Depuis le début de son mandat, le bâtonnier fréquente assidûment son coreligionnaire du barreau néerlandophone de Bruxelles, Dirk Van Gerven. Jean-Pierre Buyle met un point d’honneur à arrêter des positions communes avec son homologue, afin de peser du poids des 7.000 avocats du barreau bruxellois (4.500 francophones, 2.500 néerlandophones) dans les dossiers-clés de son mandat.

Comme le dossier Salduz, du nom de cet arrêt de 2008 jamais appliqué par la Belgique, qui impose la présence d’un avocat lors de la toute première audition d’un suspect. Il a fait jouer les contacts privilégiés qu’il entretient avec Luc Hennart, le président du tribunal de première instance de Bruxelles, pour mettre sur pied une véritable permanence d’avocats. Autres relais dans l’institution Justice : le président de la Cour de cassation Ghislain Londers, qui l’appuie dans sa défense de l’affectation judiciaire du palais de justice, et Francine De Tandt, la présidente du tribunal de commerce, qui l’a encore récemment invité pour signer une “charte pour lutter contre les faillites d’entreprise”.

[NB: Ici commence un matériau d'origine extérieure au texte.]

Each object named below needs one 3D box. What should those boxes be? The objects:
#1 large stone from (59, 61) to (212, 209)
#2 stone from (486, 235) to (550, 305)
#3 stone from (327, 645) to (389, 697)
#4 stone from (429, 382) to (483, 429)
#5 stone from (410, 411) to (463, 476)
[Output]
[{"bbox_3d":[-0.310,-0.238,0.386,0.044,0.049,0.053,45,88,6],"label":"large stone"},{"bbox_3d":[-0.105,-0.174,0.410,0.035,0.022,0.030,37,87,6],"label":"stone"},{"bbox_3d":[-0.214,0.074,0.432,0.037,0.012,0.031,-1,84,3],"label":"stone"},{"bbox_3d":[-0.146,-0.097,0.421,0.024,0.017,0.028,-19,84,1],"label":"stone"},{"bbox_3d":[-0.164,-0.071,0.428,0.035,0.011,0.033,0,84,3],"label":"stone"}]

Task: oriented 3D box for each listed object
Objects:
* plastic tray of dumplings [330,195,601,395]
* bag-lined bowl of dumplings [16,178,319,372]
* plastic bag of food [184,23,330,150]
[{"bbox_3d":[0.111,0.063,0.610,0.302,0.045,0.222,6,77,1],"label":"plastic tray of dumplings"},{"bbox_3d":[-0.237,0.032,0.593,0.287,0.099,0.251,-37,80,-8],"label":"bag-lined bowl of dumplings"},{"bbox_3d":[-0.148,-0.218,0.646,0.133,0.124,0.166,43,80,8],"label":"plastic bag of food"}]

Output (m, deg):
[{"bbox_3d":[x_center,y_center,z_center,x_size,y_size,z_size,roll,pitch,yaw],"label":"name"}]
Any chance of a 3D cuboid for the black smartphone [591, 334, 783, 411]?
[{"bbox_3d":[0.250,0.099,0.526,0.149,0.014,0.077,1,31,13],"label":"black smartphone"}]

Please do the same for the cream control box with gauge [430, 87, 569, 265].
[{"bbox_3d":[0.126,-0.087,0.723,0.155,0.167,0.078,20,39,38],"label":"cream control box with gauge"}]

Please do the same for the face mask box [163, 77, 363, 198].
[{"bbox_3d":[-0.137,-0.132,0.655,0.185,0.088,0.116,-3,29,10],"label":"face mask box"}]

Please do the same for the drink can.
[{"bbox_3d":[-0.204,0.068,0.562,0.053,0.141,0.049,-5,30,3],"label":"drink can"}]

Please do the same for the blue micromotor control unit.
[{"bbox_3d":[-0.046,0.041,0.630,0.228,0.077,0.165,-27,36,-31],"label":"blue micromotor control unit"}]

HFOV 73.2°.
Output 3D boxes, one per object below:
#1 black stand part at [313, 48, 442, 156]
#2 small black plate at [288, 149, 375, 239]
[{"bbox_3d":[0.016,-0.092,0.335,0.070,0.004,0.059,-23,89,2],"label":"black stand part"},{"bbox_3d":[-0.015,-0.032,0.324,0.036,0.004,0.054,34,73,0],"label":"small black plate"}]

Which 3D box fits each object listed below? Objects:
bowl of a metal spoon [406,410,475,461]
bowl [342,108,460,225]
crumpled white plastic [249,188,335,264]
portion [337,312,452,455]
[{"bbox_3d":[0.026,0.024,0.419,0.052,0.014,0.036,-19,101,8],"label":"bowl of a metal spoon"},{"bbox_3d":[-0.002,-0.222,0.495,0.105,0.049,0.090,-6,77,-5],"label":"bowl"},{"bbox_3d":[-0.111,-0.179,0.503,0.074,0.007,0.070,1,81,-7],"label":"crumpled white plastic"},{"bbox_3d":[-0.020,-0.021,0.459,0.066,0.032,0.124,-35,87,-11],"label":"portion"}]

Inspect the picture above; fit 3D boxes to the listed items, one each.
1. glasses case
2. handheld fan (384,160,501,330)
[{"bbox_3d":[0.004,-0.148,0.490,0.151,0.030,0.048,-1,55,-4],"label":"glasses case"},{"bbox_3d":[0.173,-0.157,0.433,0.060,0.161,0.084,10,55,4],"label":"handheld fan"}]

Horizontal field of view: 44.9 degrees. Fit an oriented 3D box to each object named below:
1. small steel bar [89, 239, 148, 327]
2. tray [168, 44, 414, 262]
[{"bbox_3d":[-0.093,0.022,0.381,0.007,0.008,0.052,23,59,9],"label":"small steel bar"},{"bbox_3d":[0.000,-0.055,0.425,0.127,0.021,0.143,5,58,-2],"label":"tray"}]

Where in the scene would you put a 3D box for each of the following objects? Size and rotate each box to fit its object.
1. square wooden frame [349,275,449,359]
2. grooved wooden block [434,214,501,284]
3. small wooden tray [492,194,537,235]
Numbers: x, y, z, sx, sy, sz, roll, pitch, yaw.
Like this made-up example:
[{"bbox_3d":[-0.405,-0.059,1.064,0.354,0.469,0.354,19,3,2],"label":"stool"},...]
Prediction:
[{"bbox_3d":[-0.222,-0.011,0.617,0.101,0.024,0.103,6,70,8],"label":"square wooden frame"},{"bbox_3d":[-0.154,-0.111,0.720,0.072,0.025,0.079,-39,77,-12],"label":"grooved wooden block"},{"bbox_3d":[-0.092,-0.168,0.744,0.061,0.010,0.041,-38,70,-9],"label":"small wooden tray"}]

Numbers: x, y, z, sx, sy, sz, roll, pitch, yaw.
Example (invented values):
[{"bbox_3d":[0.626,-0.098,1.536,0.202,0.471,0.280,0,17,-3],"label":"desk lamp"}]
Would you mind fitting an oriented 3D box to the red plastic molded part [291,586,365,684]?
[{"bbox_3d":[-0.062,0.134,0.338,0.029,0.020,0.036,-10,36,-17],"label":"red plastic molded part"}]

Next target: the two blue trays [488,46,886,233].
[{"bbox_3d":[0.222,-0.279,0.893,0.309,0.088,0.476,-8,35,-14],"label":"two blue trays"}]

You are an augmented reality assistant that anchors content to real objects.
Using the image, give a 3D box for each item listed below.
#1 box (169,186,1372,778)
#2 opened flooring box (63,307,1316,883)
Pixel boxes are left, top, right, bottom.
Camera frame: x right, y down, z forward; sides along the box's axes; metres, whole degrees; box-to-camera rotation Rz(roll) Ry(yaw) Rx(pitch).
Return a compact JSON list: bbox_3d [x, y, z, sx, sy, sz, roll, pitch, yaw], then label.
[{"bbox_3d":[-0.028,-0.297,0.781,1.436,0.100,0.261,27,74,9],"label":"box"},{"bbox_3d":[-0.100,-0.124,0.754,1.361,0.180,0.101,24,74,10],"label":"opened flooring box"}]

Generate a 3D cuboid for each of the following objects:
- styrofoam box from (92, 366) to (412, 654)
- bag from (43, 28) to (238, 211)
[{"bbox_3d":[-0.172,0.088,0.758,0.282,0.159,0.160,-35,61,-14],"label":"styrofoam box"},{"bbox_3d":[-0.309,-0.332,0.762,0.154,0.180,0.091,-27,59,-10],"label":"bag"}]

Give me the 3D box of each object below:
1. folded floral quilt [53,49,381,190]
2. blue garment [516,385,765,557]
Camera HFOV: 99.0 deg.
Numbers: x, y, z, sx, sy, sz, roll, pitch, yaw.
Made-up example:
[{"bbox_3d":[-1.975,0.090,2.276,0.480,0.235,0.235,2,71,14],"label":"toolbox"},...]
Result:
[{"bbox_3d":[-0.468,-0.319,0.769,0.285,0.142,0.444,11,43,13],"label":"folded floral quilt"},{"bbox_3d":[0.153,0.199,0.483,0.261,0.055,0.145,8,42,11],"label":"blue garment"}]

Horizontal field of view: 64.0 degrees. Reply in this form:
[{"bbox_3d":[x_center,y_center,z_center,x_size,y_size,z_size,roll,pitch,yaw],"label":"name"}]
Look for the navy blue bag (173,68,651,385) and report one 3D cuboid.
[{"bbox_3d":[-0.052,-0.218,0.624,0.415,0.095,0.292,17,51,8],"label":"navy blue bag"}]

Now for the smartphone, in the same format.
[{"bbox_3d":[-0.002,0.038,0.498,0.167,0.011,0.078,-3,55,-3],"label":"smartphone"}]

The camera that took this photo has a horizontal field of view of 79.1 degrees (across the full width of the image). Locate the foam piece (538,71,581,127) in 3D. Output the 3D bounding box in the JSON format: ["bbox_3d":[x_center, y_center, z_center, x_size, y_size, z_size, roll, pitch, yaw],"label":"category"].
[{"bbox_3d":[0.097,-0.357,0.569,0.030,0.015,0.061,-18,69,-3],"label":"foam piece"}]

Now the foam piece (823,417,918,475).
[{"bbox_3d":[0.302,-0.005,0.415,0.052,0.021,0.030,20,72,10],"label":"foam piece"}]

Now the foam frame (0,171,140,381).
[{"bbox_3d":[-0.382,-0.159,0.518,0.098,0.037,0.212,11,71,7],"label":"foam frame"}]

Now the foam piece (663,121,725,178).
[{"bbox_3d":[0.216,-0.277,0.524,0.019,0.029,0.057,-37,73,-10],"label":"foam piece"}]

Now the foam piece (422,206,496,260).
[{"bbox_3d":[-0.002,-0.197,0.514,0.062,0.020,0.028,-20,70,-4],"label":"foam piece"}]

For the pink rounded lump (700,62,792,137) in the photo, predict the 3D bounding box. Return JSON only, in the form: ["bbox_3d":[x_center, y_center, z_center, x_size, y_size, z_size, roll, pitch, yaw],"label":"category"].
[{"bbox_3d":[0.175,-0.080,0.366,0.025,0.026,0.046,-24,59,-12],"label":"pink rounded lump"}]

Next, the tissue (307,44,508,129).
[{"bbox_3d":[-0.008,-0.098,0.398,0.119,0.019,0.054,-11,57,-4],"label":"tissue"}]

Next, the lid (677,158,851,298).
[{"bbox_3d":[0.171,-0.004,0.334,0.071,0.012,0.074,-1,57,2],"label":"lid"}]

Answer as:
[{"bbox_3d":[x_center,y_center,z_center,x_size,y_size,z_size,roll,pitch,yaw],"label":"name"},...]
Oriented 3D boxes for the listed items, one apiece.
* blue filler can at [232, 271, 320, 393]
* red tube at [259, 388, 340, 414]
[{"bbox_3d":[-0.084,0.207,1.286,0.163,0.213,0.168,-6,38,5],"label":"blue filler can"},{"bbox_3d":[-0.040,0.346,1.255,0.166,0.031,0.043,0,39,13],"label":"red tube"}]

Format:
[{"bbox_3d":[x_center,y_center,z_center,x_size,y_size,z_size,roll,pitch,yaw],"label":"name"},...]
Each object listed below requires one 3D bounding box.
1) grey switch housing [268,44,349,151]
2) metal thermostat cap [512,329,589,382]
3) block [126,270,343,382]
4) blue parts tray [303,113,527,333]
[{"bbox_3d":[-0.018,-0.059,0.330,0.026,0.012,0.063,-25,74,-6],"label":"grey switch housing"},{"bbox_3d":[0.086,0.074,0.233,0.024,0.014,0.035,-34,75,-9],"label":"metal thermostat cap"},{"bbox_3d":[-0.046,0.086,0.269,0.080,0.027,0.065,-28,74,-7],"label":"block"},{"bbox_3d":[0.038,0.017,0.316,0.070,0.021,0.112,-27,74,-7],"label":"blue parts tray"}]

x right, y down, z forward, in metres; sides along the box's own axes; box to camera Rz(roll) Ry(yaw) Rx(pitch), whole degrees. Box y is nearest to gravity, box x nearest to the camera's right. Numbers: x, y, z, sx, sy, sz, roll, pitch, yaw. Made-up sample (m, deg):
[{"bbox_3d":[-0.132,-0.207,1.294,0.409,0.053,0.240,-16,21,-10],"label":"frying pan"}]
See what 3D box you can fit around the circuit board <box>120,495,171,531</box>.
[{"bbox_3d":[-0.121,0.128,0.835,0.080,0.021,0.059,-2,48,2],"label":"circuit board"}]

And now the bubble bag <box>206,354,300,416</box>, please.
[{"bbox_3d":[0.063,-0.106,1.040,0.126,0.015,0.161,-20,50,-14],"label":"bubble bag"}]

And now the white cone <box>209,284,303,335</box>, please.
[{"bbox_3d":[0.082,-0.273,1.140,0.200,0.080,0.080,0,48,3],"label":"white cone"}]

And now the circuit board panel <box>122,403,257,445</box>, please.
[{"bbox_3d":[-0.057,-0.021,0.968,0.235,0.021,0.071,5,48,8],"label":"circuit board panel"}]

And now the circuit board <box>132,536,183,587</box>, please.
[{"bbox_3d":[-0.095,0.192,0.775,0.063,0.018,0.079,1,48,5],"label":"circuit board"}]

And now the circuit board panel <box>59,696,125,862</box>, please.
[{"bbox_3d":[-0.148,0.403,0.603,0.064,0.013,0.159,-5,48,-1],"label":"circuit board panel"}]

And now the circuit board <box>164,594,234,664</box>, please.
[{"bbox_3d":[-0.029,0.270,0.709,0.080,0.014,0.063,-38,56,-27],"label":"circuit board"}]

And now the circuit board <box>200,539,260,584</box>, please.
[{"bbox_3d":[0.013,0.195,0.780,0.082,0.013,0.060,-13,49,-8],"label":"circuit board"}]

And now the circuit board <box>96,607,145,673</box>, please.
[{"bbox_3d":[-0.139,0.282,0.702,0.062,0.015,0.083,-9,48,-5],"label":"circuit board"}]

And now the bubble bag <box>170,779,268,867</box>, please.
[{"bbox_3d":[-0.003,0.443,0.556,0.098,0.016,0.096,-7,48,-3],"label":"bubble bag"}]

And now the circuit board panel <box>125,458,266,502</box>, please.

L’associé chez Philippe & Partners a aussi développé des relations dans les domaines bancaire et financier, matières qu’il traite depuis le début de sa carrière. Axel Miller, avocat honoraire et ancien patron de Dexia, est dans sa short list des pros du métier. L’associé chez Petercam vient même de réaliser une petite étude pour le bâtonnier sur la corporate governance de l’Ordre. “Il a conclu que tout était… en ordre”, conclut Jean-Pierre Buyle, semblant presque regretter que son ex-confrère n’ait pas trouvé un petit quelque chose à lui reprocher.

Eric De Keuleneer (Solvay Business School), qu’il a côtoyé au club de réflexion Transparency International, fait également partie de son cercle restreint de financiers de référence. Tout comme Bruno Colmant (Ageas), Etienne de Callataÿ (Degroof) et trois juristes : Filip Dierckx (BNP Paribas Fortis), Philippe Lambrecht (FEB) et Jean-Paul Servais (CBFA).

Mais le bâtonnier n’est pas monomaniaque pour autant. En marge de ses accointances juridico-financières, il cultive un esprit rebelle qui le pousse à rencontrer des personnages plus originaux, comme le célèbre “gloupier” Noël Godin, spécialiste des attentats pâtissiers. Ou encore le président de la Ligue des optimistes, Luc Simonet (encore un juriste), qu’il a invité pour animer une journée de réflexion sur le métier d’avocat, à l’occasion de laquelle il a également appris à faire la connaissance d’Eric-Emmanuel Schmitt.

L’écrivain n’est pas le seul artiste avec lequel Jean-Pierre Buyle aime philosopher. Marie-Jo Lafontaine, dont certaines oeuvres décorent le bureau de l’avocat, est certainement une proche de celui qui est aussi à l’origine de la fondation Roger Somville, cet artiste-peintre dont l’une des fresques bariolées décore une salle anonyme du palais de justice. Le lien entre le monde juridique et le monde de l’art ? “Les artistes sont au centre de l’émotion, de la contradiction. Comme les avocats.”